* _Work item_
List all lines of the data containing the word "Exception".

::: Records for this exercise :::

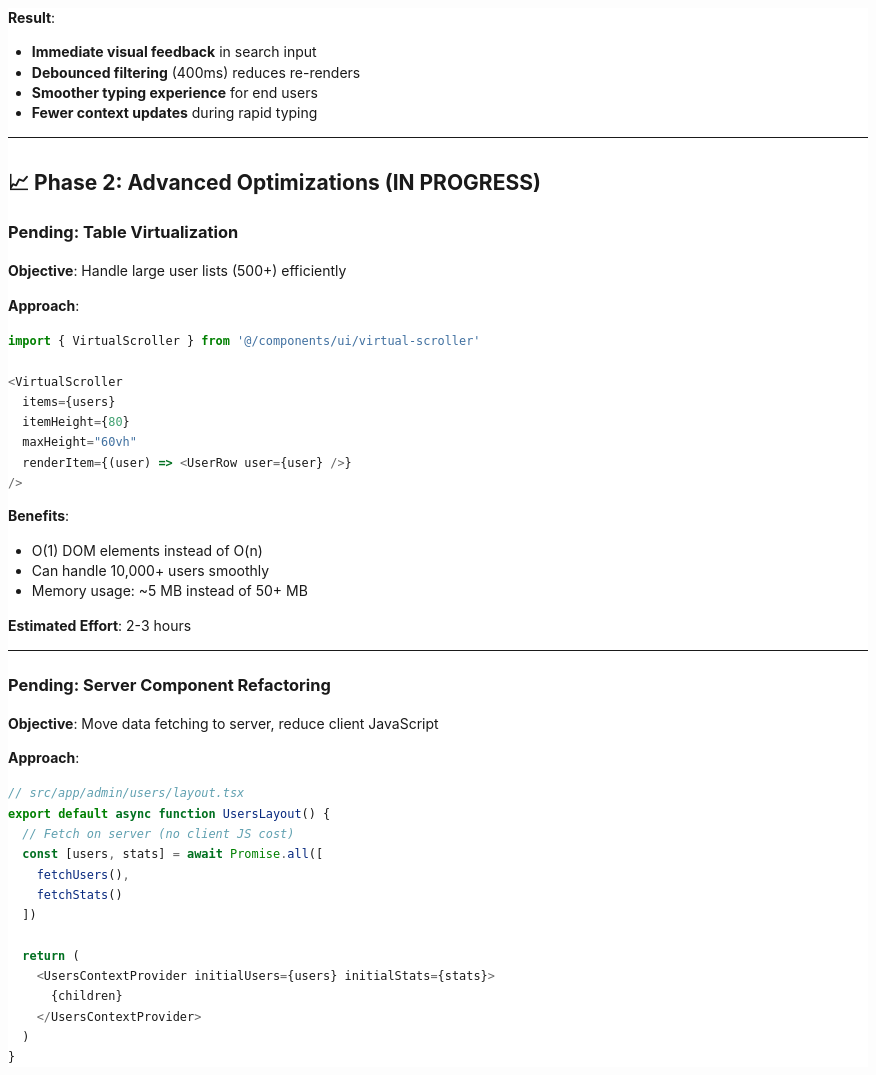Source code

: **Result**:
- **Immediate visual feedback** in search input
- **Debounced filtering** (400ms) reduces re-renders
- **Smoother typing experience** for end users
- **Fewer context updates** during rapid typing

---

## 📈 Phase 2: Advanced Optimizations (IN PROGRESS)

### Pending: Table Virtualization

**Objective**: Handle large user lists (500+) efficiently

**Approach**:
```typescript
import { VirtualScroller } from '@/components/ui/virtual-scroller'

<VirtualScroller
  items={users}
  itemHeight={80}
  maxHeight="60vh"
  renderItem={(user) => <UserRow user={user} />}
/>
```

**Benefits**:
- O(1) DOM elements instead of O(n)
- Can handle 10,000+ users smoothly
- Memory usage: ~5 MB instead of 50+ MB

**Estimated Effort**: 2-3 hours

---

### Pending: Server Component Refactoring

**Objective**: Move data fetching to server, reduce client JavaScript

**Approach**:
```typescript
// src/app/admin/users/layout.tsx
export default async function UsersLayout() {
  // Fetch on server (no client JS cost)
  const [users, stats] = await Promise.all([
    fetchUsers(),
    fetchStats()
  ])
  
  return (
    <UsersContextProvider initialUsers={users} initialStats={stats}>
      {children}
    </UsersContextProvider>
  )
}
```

:::
::: Records for this exercise :::

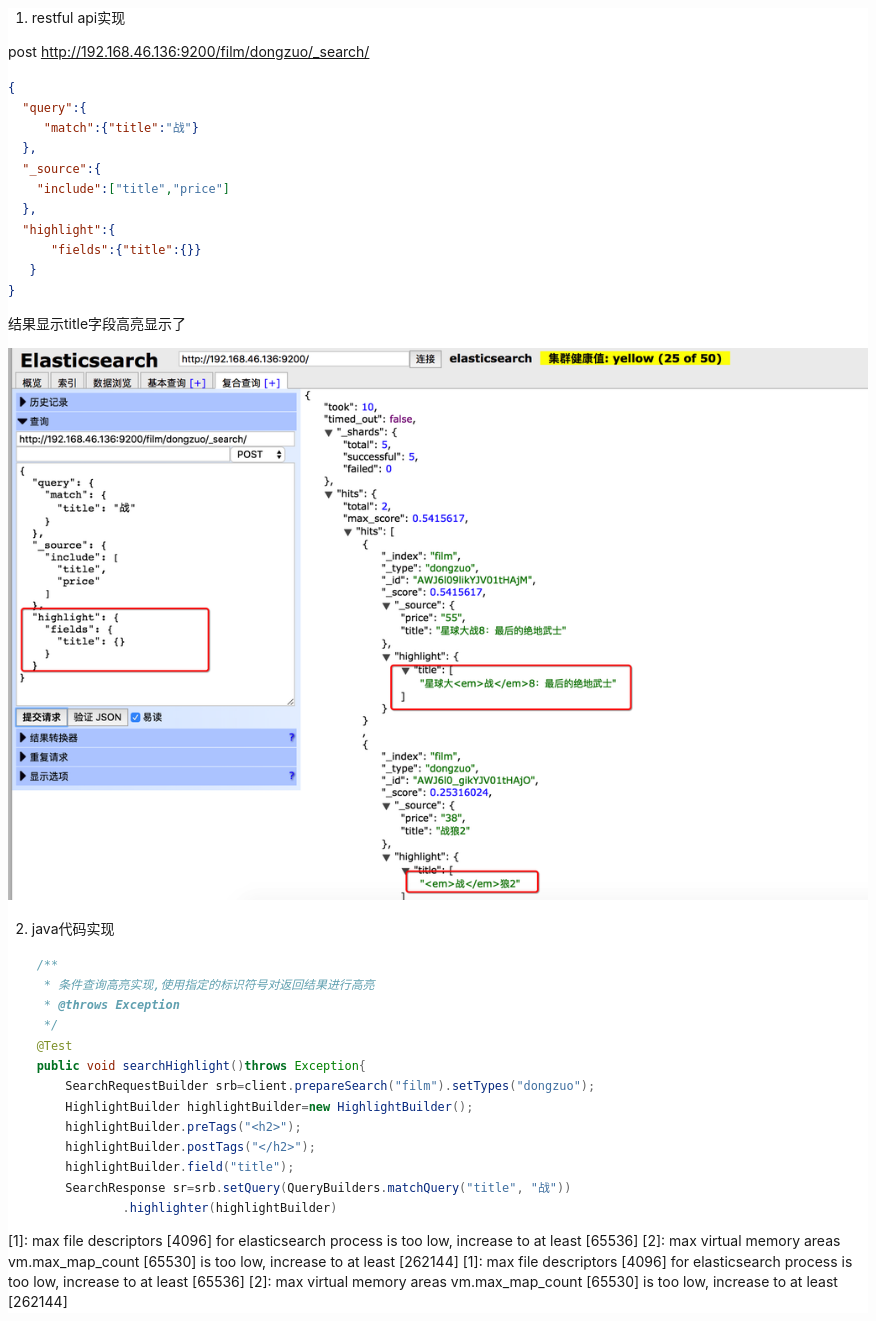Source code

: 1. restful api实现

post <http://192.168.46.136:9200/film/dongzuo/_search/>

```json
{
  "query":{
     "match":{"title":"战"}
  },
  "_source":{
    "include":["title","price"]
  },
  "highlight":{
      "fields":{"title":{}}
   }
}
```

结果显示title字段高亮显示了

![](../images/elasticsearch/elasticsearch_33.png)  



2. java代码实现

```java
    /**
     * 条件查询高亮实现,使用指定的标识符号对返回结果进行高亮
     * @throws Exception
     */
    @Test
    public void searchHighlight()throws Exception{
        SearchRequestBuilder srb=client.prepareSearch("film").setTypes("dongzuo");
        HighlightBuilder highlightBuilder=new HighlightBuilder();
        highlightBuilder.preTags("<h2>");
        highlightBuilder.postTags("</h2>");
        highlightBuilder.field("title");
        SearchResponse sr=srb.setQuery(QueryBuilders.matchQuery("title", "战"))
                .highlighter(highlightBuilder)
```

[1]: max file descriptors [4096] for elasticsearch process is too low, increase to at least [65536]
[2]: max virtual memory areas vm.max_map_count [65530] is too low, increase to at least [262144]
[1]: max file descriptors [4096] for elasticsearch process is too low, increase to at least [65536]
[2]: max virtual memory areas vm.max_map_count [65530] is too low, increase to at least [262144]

:::

* _Output of the task_
     * @throws Exception
    public void searchHighlight()throws Exception{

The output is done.